A Quote from Elder Oaks

This quotation from Elder Dallin H. Oaks is worth pondering:
Sadly, some Latter-day Saints ridicule others for their reliance on revelation. Such ridicule tends to come from those whose scholarly credentials are high and whose spiritual credentials are low.

The Book of Mormon's major significance is its witness of Jesus Christ as the only begotten Son of God the Eternal Father who redeems and saves us from death and sin. If an account stands as a preeminent witness of Jesus Christ, how can it possibly make no difference whether the account is fact or fable—whether the persons really lived who prophesied of Christ and gave eye witnesses of his appearances to them?
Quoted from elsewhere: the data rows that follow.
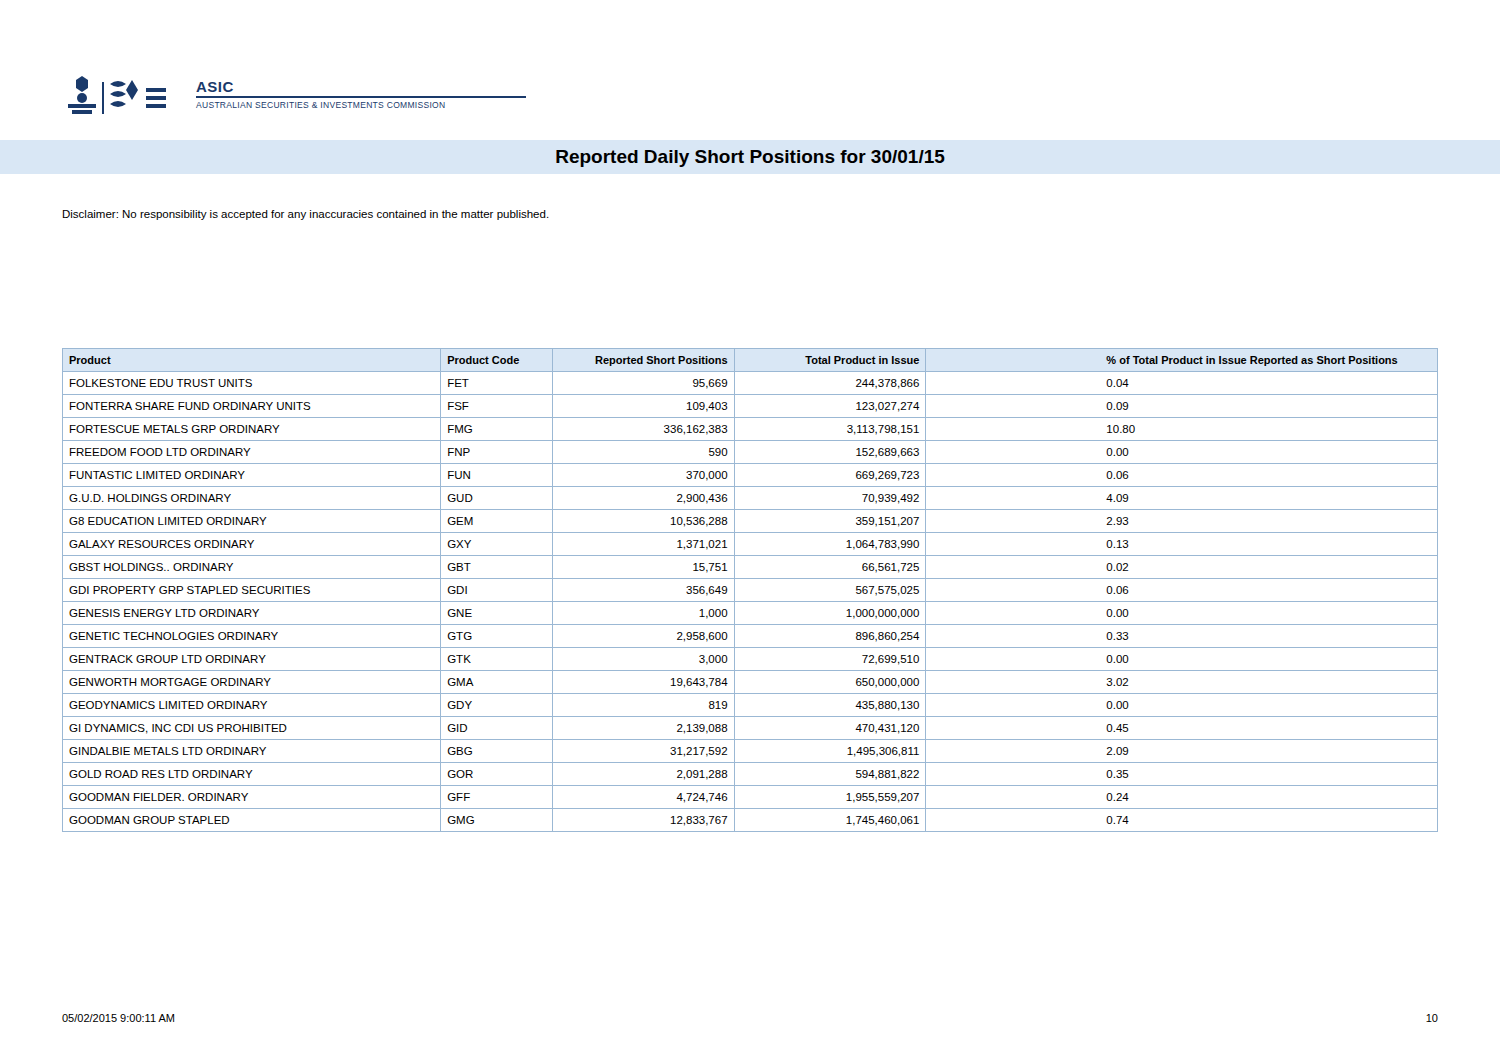ASIC
AUSTRALIAN SECURITIES & INVESTMENTS COMMISSION
Reported Daily Short Positions for 30/01/15
Disclaimer: No responsibility is accepted for any inaccuracies contained in the matter published.
| Product | Product Code | Reported Short Positions | Total Product in Issue | % of Total Product in Issue Reported as Short Positions |
| --- | --- | --- | --- | --- |
| FOLKESTONE EDU TRUST UNITS | FET | 95,669 | 244,378,866 | 0.04 |
| FONTERRA SHARE FUND ORDINARY UNITS | FSF | 109,403 | 123,027,274 | 0.09 |
| FORTESCUE METALS GRP ORDINARY | FMG | 336,162,383 | 3,113,798,151 | 10.80 |
| FREEDOM FOOD LTD ORDINARY | FNP | 590 | 152,689,663 | 0.00 |
| FUNTASTIC LIMITED ORDINARY | FUN | 370,000 | 669,269,723 | 0.06 |
| G.U.D. HOLDINGS ORDINARY | GUD | 2,900,436 | 70,939,492 | 4.09 |
| G8 EDUCATION LIMITED ORDINARY | GEM | 10,536,288 | 359,151,207 | 2.93 |
| GALAXY RESOURCES ORDINARY | GXY | 1,371,021 | 1,064,783,990 | 0.13 |
| GBST HOLDINGS.. ORDINARY | GBT | 15,751 | 66,561,725 | 0.02 |
| GDI PROPERTY GRP STAPLED SECURITIES | GDI | 356,649 | 567,575,025 | 0.06 |
| GENESIS ENERGY LTD ORDINARY | GNE | 1,000 | 1,000,000,000 | 0.00 |
| GENETIC TECHNOLOGIES ORDINARY | GTG | 2,958,600 | 896,860,254 | 0.33 |
| GENTRACK GROUP LTD ORDINARY | GTK | 3,000 | 72,699,510 | 0.00 |
| GENWORTH MORTGAGE ORDINARY | GMA | 19,643,784 | 650,000,000 | 3.02 |
| GEODYNAMICS LIMITED ORDINARY | GDY | 819 | 435,880,130 | 0.00 |
| GI DYNAMICS, INC CDI US PROHIBITED | GID | 2,139,088 | 470,431,120 | 0.45 |
| GINDALBIE METALS LTD ORDINARY | GBG | 31,217,592 | 1,495,306,811 | 2.09 |
| GOLD ROAD RES LTD ORDINARY | GOR | 2,091,288 | 594,881,822 | 0.35 |
| GOODMAN FIELDER. ORDINARY | GFF | 4,724,746 | 1,955,559,207 | 0.24 |
| GOODMAN GROUP STAPLED | GMG | 12,833,767 | 1,745,460,061 | 0.74 |
05/02/2015 9:00:11 AM
10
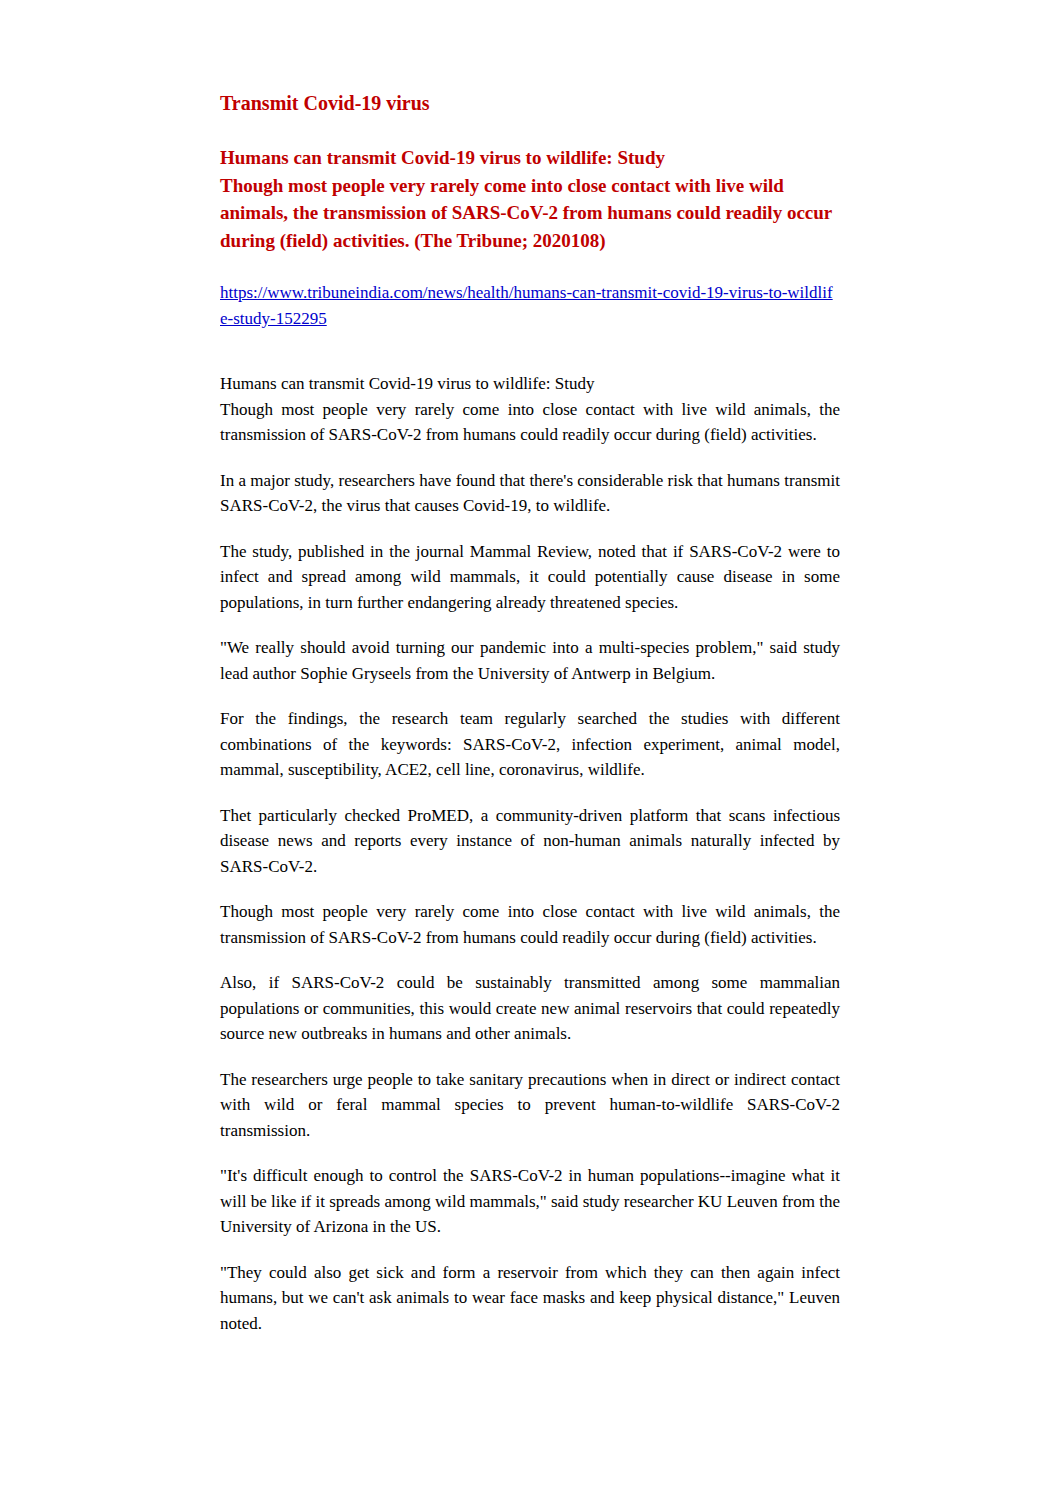Transmit Covid-19 virus
Humans can transmit Covid-19 virus to wildlife: Study
Though most people very rarely come into close contact with live wild animals, the transmission of SARS-CoV-2 from humans could readily occur during (field) activities. (The Tribune; 2020108)
https://www.tribuneindia.com/news/health/humans-can-transmit-covid-19-virus-to-wildlife-study-152295
Humans can transmit Covid-19 virus to wildlife: Study Though most people very rarely come into close contact with live wild animals, the transmission of SARS-CoV-2 from humans could readily occur during (field) activities.
In a major study, researchers have found that there's considerable risk that humans transmit SARS-CoV-2, the virus that causes Covid-19, to wildlife.
The study, published in the journal Mammal Review, noted that if SARS-CoV-2 were to infect and spread among wild mammals, it could potentially cause disease in some populations, in turn further endangering already threatened species.
"We really should avoid turning our pandemic into a multi-species problem," said study lead author Sophie Gryseels from the University of Antwerp in Belgium.
For the findings, the research team regularly searched the studies with different combinations of the keywords: SARS-CoV-2, infection experiment, animal model, mammal, susceptibility, ACE2, cell line, coronavirus, wildlife.
Thet particularly checked ProMED, a community-driven platform that scans infectious disease news and reports every instance of non-human animals naturally infected by SARS-CoV-2.
Though most people very rarely come into close contact with live wild animals, the transmission of SARS-CoV-2 from humans could readily occur during (field) activities.
Also, if SARS-CoV-2 could be sustainably transmitted among some mammalian populations or communities, this would create new animal reservoirs that could repeatedly source new outbreaks in humans and other animals.
The researchers urge people to take sanitary precautions when in direct or indirect contact with wild or feral mammal species to prevent human-to-wildlife SARS-CoV-2 transmission.
"It's difficult enough to control the SARS-CoV-2 in human populations--imagine what it will be like if it spreads among wild mammals," said study researcher KU Leuven from the University of Arizona in the US.
"They could also get sick and form a reservoir from which they can then again infect humans, but we can't ask animals to wear face masks and keep physical distance," Leuven noted.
This is part of a response to the following position:
Some who term themselves believing Latter-day Saints are advocating that Latter-day Saints should "abandon claims that [the Book of Mormon] is a historical record of the ancient peoples of the Americas." They are promoting the feasibility of reading and using the Book of Mormon as nothing more than a pious fiction with some valuable contents. These practitioners of so-called higher criticism raise the question of whether the Book of Mormon, which our prophets have put forward as the preeminent scripture of this dispensation, is fact or fable—history or just a story.
Among his conclusions, Elder Oaks lists the following:
5.  Those scholars who rely on faith and revelation as well as scholarship, and who assume the authenticity of the Book of Mormon, must endure ridicule from those who disdain these things of God.